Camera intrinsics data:
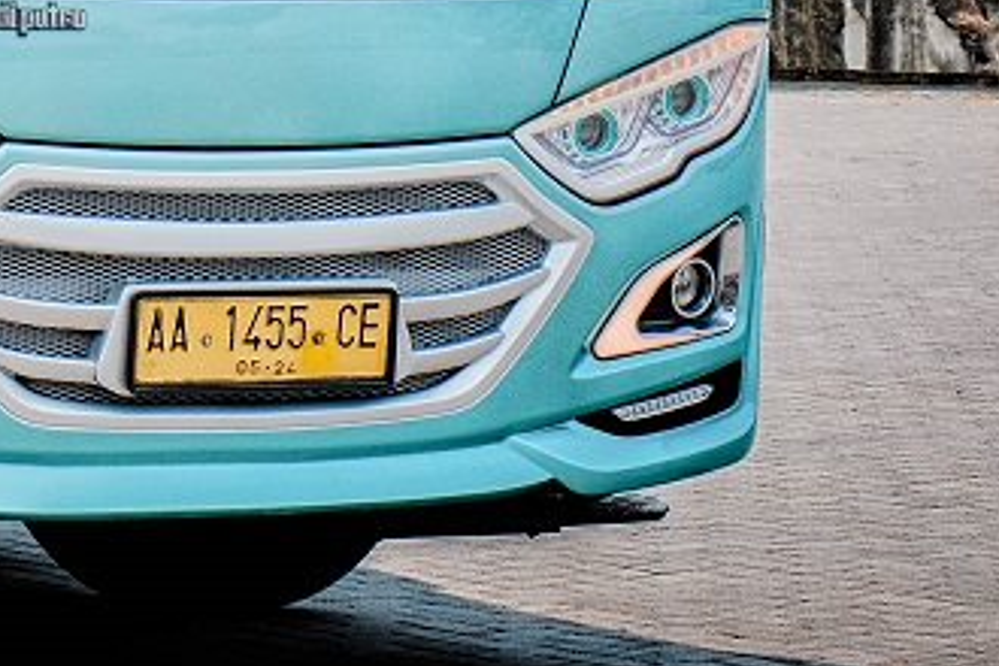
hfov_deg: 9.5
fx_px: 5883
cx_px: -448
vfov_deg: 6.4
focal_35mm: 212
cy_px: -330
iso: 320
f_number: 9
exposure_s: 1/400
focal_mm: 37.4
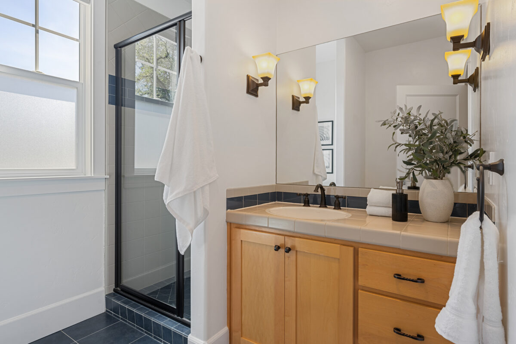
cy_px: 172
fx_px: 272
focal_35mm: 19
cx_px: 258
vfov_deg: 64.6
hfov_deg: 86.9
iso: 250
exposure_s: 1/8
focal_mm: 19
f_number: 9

> **What to produce**:
Without any pictures, output the entries above exactly as they appear.

> **Final answer**:
hfov_deg: 9.5
fx_px: 5883
cx_px: -448
vfov_deg: 6.4
focal_35mm: 212
cy_px: -330
iso: 320
f_number: 9
exposure_s: 1/400
focal_mm: 37.4
cy_px: 172
fx_px: 272
focal_35mm: 19
cx_px: 258
vfov_deg: 64.6
hfov_deg: 86.9
iso: 250
exposure_s: 1/8
focal_mm: 19
f_number: 9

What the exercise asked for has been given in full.